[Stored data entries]
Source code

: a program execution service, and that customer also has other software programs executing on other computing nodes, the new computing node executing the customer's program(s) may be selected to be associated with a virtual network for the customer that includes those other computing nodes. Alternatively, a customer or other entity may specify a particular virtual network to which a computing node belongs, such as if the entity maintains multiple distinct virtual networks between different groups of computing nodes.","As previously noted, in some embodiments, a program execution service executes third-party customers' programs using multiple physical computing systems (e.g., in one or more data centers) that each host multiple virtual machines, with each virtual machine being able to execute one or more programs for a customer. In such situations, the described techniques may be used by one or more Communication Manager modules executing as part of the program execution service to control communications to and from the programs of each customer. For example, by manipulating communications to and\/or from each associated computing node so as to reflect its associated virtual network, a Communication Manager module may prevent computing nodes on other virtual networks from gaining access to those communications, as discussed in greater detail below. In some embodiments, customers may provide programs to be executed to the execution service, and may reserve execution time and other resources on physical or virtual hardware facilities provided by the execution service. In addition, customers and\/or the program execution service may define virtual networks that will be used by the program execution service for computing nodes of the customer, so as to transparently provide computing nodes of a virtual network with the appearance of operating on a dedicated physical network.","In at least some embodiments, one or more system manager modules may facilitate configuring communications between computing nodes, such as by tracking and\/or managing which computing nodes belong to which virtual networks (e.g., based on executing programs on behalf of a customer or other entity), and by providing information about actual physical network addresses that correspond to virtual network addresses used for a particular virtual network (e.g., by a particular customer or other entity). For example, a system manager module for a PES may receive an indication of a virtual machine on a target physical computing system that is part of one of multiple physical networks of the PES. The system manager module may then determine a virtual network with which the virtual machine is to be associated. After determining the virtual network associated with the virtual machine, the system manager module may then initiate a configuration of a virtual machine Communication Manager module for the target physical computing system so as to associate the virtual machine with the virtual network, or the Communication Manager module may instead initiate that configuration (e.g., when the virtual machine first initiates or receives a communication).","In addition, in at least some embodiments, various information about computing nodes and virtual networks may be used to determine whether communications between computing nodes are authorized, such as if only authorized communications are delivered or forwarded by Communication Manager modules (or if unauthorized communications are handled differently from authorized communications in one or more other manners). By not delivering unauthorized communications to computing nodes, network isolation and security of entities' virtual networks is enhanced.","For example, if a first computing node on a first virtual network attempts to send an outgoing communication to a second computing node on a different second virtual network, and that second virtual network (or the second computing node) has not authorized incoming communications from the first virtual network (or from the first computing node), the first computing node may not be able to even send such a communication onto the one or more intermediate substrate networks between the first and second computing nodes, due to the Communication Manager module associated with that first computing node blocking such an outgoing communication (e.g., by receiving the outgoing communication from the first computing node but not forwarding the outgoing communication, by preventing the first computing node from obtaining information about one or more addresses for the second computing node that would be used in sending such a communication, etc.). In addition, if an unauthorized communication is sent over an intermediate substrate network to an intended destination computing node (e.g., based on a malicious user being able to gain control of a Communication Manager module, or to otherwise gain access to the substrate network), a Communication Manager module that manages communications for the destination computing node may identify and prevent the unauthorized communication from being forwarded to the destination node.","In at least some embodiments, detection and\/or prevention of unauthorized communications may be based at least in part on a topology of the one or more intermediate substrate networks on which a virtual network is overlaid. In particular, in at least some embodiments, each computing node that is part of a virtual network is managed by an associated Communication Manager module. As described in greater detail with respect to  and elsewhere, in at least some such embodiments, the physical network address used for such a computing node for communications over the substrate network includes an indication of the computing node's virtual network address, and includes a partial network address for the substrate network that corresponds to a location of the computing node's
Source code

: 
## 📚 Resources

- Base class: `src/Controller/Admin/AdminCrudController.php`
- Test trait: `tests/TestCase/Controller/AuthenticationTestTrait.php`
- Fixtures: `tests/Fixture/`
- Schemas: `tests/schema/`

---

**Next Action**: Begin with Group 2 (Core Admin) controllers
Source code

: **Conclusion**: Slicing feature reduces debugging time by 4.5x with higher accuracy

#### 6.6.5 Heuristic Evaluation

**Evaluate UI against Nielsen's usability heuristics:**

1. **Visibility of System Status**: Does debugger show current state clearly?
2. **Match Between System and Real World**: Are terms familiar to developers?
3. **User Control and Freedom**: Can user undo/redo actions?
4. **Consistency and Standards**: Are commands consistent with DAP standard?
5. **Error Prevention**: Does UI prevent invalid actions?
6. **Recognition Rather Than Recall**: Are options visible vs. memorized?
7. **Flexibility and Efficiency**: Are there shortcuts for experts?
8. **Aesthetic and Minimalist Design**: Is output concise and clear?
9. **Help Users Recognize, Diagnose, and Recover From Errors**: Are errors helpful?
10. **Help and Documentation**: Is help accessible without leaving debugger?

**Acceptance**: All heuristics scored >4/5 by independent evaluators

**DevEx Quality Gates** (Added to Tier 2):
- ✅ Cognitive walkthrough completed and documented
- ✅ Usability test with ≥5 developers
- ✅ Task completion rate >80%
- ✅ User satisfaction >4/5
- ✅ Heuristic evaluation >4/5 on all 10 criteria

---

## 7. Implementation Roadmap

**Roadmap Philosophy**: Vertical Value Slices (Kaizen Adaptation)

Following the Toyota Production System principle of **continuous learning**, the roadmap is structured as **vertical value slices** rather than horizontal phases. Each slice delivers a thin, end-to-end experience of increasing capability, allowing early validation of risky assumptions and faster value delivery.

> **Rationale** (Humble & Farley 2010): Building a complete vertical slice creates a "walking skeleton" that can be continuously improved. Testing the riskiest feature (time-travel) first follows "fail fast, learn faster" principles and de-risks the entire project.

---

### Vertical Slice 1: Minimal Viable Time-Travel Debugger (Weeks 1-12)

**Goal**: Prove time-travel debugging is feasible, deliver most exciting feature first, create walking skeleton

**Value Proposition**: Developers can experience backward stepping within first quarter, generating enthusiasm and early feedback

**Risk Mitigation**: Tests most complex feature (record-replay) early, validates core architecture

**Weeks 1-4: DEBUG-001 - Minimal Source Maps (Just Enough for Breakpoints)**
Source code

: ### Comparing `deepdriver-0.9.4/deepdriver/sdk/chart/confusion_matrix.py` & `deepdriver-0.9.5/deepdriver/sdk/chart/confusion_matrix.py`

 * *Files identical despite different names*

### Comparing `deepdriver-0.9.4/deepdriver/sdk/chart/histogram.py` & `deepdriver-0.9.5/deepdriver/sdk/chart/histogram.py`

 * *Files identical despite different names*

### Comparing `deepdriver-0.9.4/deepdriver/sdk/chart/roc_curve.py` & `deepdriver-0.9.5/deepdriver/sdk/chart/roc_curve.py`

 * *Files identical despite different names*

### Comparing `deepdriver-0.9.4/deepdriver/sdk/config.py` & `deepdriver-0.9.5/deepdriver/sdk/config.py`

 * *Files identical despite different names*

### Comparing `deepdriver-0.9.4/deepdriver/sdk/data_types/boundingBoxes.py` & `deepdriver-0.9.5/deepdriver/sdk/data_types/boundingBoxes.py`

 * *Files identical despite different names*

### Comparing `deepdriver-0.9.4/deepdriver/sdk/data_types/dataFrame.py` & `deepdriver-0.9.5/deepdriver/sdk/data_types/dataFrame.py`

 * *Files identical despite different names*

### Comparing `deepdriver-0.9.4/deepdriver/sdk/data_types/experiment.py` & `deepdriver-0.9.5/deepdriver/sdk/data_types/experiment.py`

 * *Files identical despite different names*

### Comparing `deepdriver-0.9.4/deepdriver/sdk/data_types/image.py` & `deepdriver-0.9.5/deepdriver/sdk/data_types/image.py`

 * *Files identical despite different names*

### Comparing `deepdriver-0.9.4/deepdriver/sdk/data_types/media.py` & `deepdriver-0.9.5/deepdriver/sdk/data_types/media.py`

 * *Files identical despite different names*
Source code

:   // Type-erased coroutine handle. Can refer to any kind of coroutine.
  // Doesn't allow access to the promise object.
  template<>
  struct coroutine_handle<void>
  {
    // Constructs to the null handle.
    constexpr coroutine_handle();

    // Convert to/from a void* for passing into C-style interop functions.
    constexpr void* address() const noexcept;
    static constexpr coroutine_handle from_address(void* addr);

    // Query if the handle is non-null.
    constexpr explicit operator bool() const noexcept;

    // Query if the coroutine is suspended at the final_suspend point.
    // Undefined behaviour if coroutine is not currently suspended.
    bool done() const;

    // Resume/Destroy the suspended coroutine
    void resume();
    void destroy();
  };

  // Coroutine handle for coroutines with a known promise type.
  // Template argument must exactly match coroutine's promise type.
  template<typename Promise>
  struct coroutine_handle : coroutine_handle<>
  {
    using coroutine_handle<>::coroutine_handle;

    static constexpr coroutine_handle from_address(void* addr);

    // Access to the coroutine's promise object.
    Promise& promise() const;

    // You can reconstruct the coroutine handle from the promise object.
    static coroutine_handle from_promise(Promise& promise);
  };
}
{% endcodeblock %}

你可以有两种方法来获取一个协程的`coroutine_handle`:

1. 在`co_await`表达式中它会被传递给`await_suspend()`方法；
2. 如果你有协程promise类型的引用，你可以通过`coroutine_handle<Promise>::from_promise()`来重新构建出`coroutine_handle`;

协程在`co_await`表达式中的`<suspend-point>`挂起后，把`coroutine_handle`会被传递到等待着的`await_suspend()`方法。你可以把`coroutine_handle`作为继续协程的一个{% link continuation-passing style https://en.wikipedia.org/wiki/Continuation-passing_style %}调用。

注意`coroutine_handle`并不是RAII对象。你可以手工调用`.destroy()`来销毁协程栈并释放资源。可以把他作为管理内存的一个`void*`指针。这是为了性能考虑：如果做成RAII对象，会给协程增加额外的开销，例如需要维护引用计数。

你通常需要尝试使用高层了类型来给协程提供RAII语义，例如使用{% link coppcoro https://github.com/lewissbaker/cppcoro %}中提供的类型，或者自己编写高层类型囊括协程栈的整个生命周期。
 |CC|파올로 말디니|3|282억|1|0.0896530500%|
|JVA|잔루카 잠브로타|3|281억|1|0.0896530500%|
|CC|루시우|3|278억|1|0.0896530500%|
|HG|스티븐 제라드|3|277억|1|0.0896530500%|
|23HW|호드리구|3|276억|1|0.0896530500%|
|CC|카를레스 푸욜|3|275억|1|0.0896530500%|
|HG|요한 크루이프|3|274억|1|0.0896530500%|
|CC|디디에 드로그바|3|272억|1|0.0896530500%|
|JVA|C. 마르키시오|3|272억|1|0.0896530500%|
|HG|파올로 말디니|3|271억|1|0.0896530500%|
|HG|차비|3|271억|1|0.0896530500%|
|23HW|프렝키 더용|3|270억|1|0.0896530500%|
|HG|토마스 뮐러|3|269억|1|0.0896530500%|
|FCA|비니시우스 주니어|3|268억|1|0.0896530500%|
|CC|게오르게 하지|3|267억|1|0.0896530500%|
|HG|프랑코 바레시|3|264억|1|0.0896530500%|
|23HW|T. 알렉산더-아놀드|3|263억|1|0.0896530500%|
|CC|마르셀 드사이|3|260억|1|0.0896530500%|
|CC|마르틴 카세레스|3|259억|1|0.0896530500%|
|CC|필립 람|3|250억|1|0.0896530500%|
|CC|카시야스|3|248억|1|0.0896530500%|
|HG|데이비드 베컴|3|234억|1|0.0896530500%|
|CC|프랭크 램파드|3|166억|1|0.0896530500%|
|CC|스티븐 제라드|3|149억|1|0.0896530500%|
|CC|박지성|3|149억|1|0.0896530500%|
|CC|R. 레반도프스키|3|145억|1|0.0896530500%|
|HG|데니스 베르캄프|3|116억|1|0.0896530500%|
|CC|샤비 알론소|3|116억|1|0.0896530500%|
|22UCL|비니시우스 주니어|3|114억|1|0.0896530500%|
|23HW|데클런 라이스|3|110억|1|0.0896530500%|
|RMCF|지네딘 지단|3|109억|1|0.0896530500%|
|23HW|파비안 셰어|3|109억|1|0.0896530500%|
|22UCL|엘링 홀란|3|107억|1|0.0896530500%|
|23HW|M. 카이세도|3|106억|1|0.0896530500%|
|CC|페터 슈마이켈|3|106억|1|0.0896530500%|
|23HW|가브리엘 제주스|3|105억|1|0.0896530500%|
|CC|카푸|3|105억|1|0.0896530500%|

TASK PROMPT
Using the entries above, give back exactly the line containing "coroutine's promise type.", the line containing "from the promise object.", and every line between them, and nothing else.

SOLUTION
  // Template argument must exactly match coroutine's promise type.
  template<typename Promise>
  struct coroutine_handle : coroutine_handle<>
  {
    using coroutine_handle<>::coroutine_handle;

    static constexpr coroutine_handle from_address(void* addr);

    // Access to the coroutine's promise object.
    Promise& promise() const;

    // You can reconstruct the coroutine handle from the promise object.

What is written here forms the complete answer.